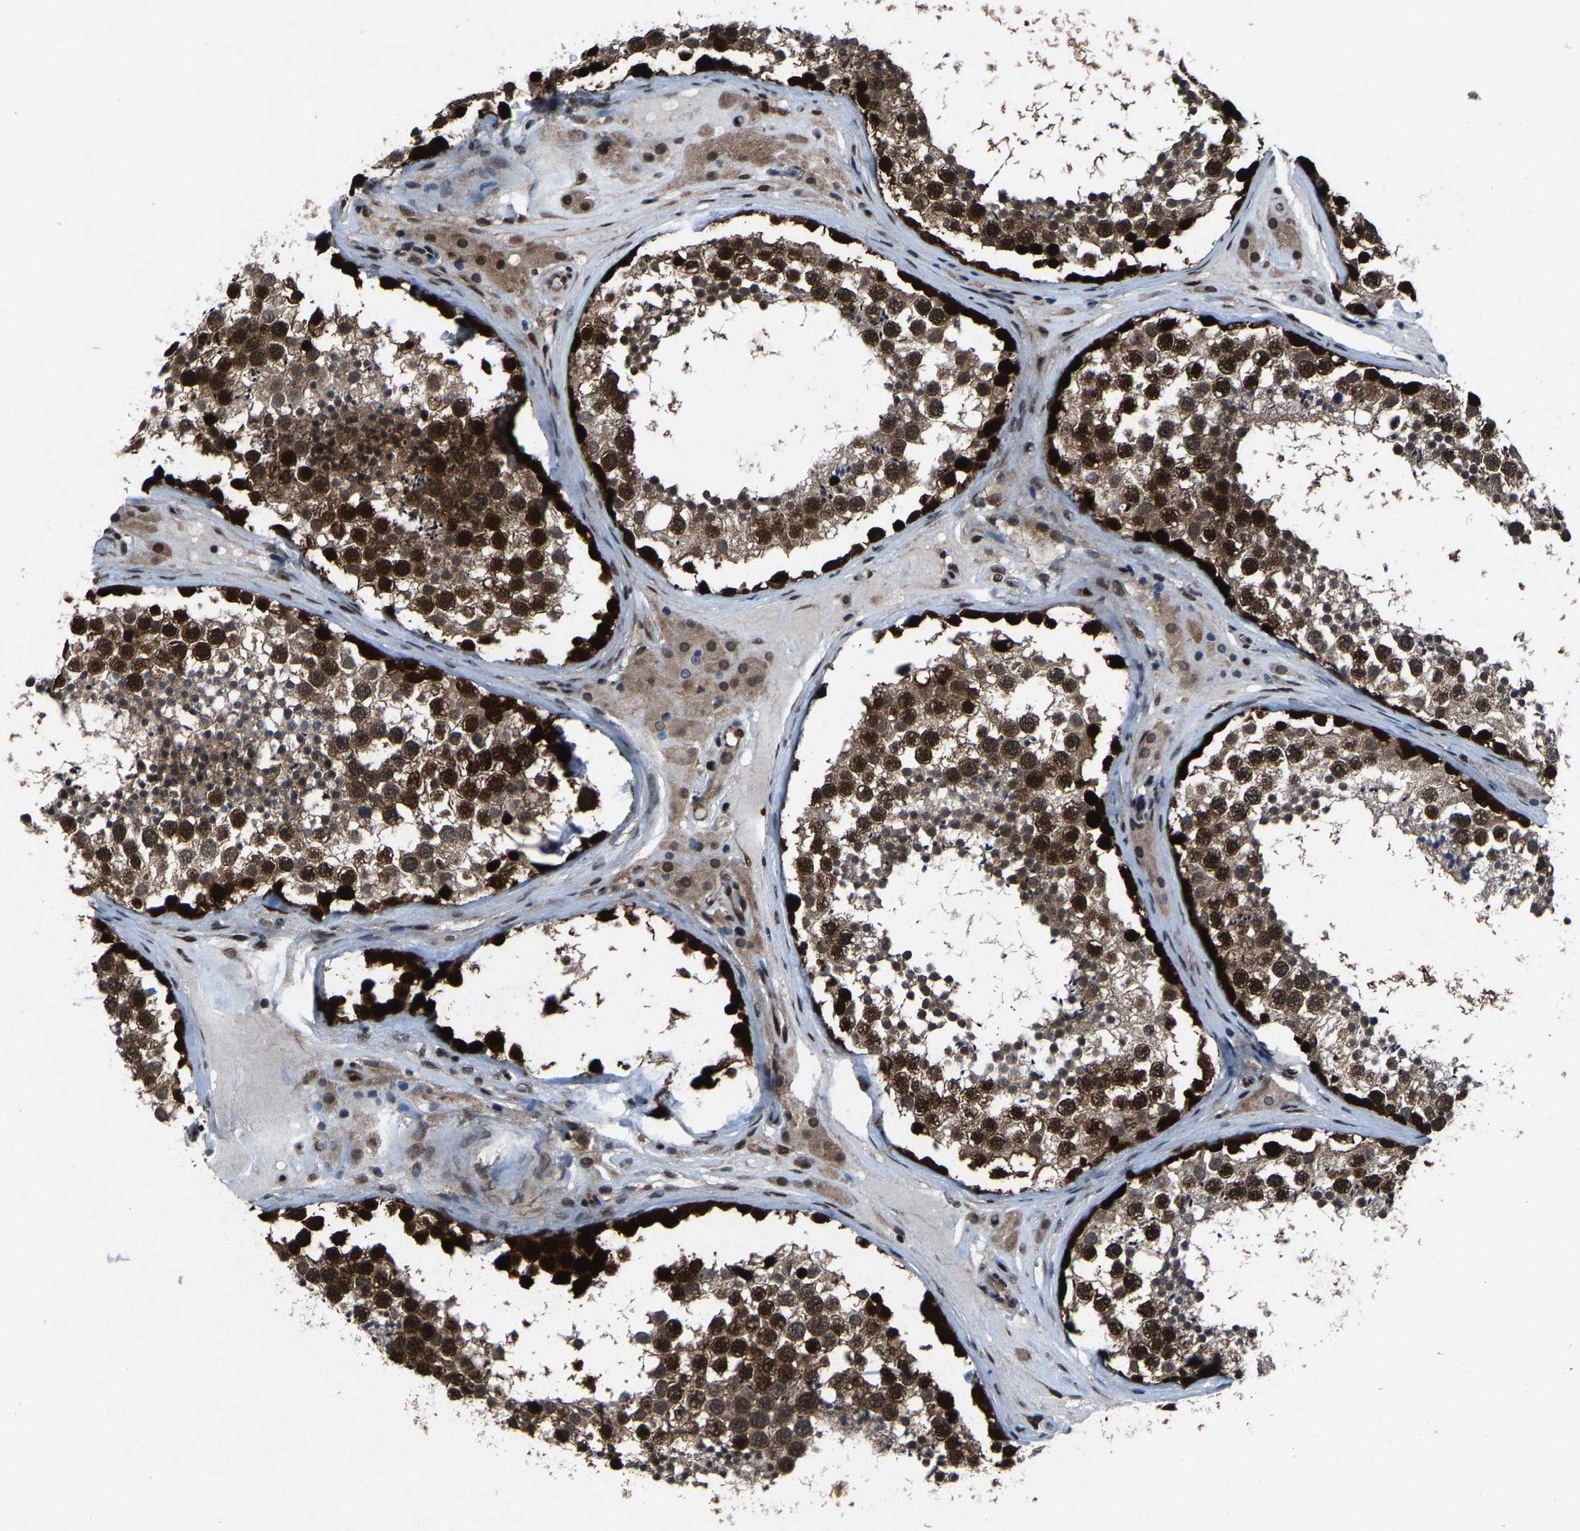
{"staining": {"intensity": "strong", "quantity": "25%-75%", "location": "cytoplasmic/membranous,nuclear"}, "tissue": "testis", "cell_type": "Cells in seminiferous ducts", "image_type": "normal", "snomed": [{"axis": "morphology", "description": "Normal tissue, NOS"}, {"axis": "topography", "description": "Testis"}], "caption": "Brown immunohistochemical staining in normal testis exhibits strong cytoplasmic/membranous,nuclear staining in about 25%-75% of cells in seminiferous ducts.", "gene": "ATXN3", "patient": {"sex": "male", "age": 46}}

* * *

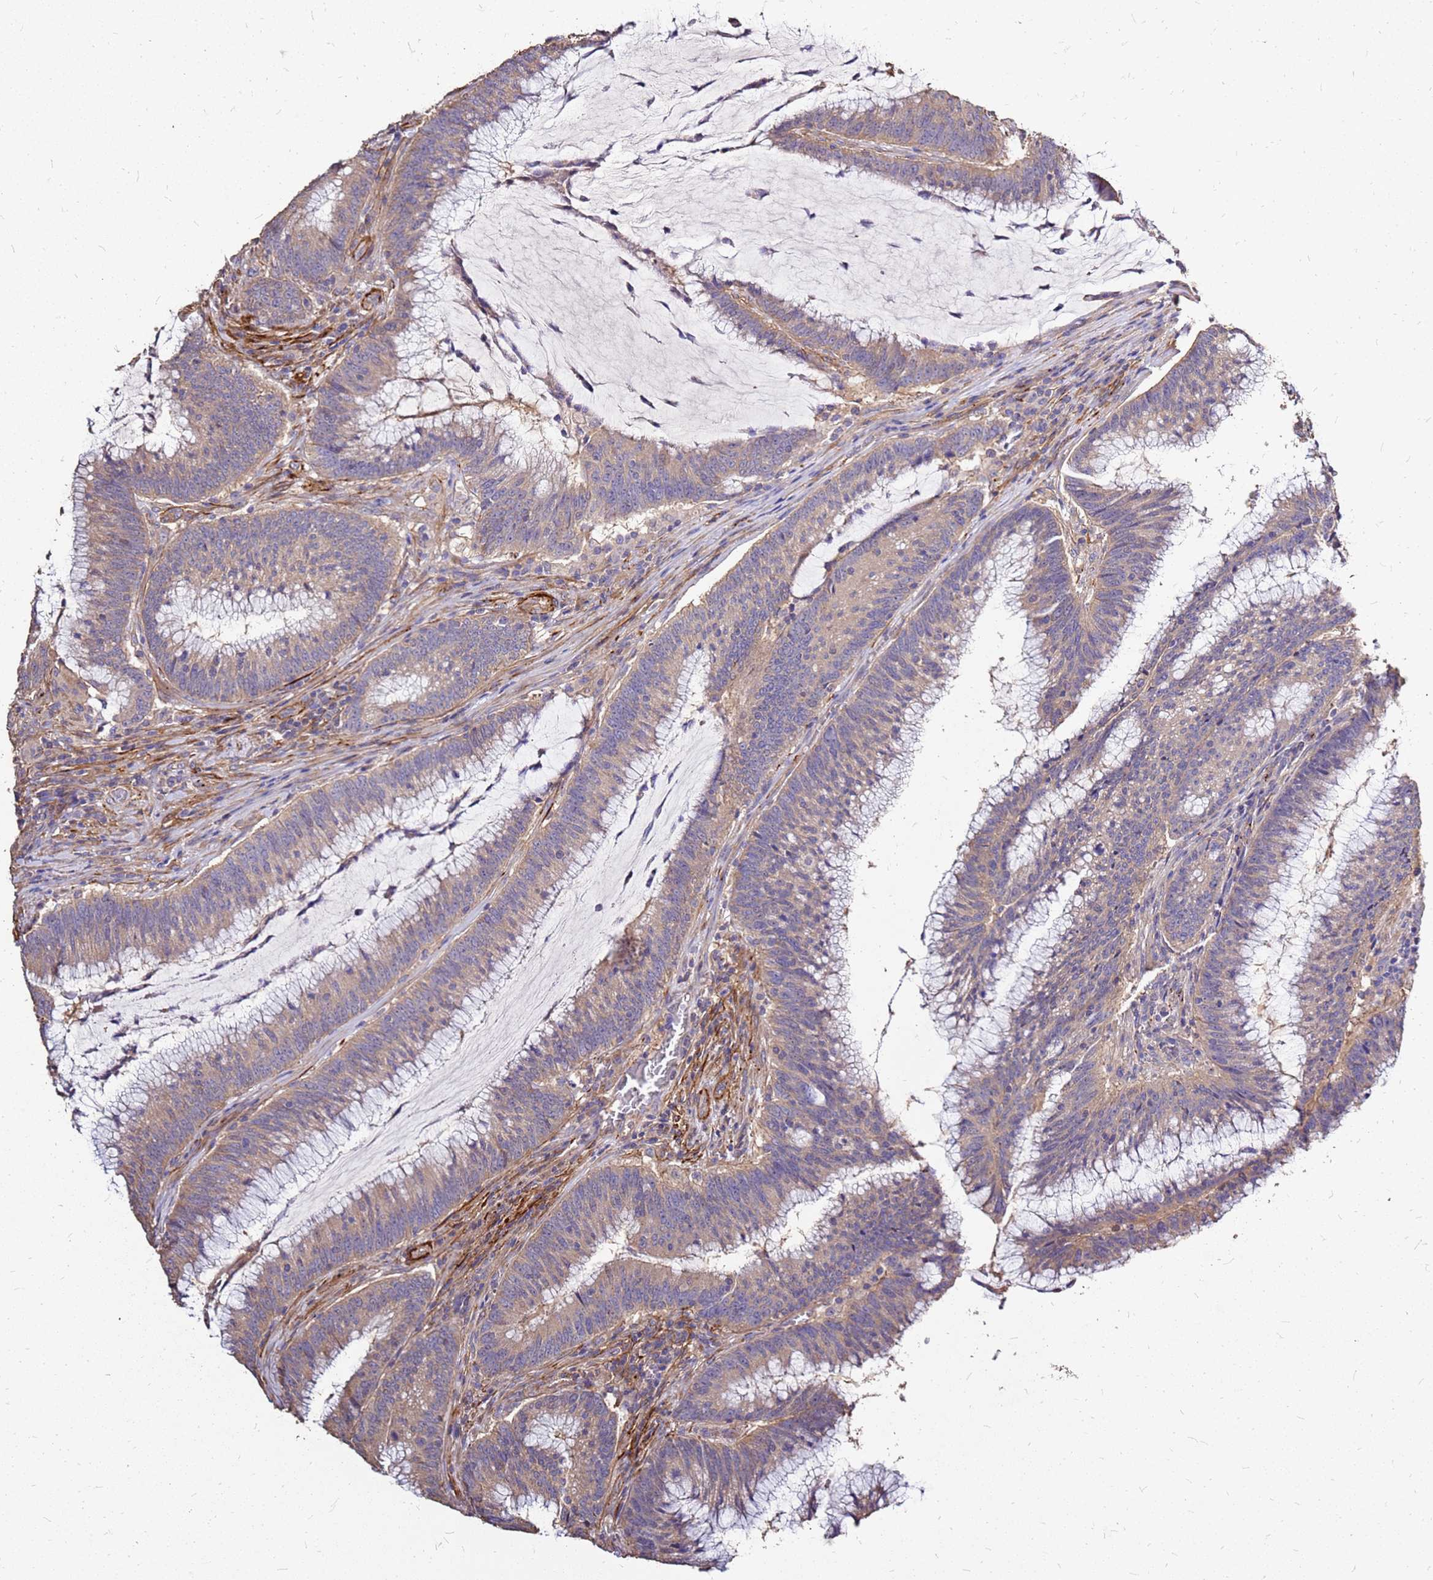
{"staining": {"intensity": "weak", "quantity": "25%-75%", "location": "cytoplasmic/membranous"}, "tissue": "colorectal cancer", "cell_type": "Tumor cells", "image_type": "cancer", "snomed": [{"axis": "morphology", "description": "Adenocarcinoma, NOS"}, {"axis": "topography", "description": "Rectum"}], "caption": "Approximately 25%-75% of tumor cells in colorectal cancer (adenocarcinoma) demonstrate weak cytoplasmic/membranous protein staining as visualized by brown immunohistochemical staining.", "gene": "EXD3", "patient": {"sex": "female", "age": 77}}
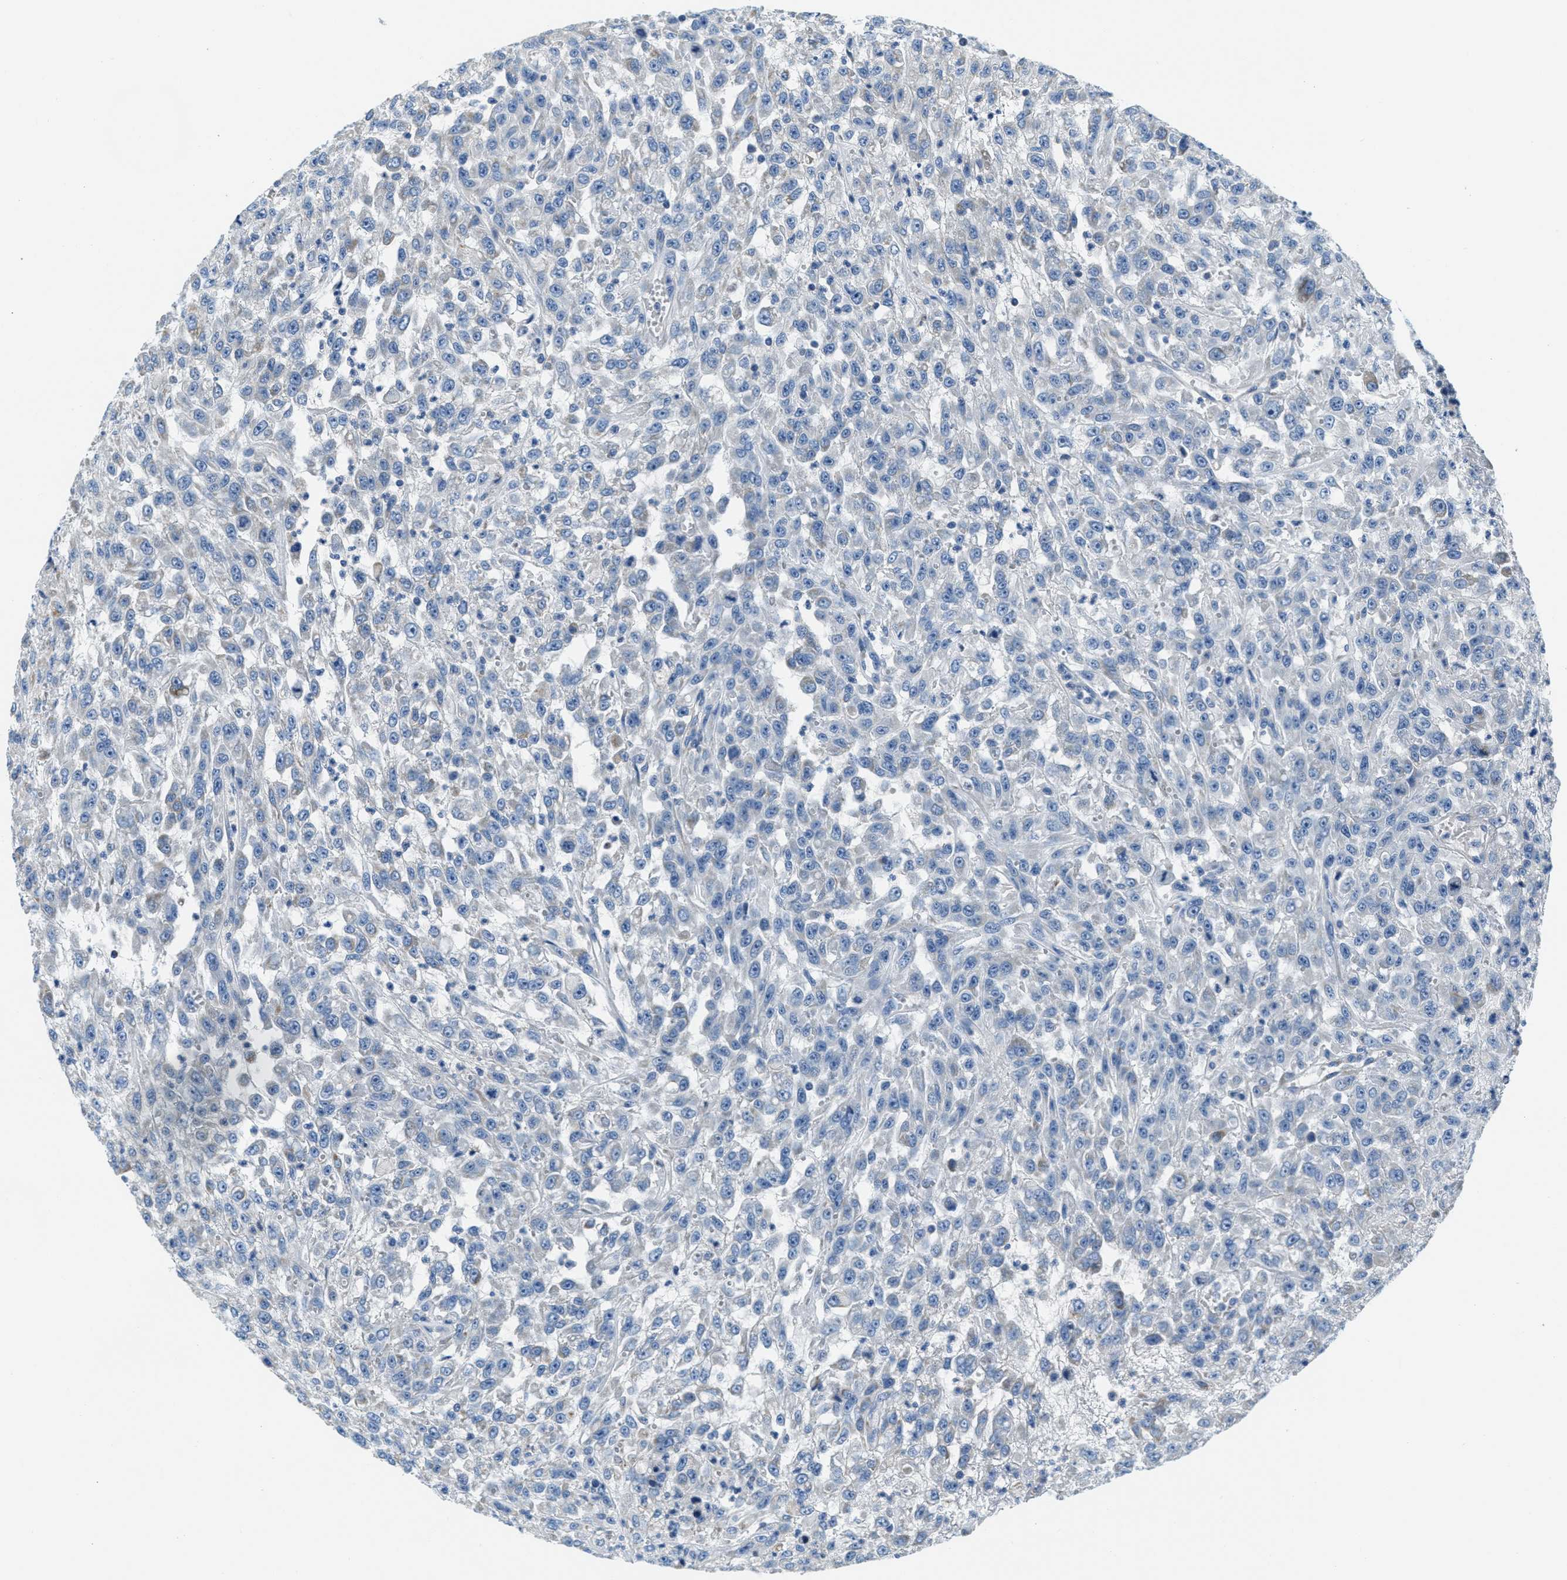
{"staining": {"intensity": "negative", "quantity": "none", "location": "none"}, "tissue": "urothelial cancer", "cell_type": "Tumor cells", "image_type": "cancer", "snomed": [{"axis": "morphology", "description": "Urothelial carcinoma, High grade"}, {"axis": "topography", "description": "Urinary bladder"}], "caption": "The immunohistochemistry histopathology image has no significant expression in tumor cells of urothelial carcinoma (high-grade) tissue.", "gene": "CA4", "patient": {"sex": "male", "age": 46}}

Directions:
Using the material above, reproduce only the lines that run from the line with "25%-75% of tumor" up to and including the line with "immunohistochemistry histopathology image", exactly, with the pictures dropped.

Task response:
{"staining": {"intensity": "weak", "quantity": "25%-75%", "location": "cytoplasmic/membranous"}, "tissue": "colorectal cancer", "cell_type": "Tumor cells", "image_type": "cancer", "snomed": [{"axis": "morphology", "description": "Adenocarcinoma, NOS"}, {"axis": "topography", "description": "Rectum"}], "caption": "Approximately 25%-75% of tumor cells in colorectal cancer (adenocarcinoma) demonstrate weak cytoplasmic/membranous protein staining as visualized by brown immunohistochemical staining.", "gene": "EXD3", "patient": {"sex": "female", "age": 77}}
{"staining": {"intensity": "negative", "quantity": "none", "location": "none"}, "tissue": "urothelial cancer", "cell_type": "Tumor cells", "image_type": "cancer", "snomed": [{"axis": "morphology", "description": "Urothelial carcinoma, High grade"}, {"axis": "topography", "description": "Urinary bladder"}], "caption": "The immunohistochemistry histopathology image has no significant expression in tumor cells of urothelial carcinoma (high-grade) tissue.", "gene": "CA4", "patient": {"sex": "male", "age": 46}}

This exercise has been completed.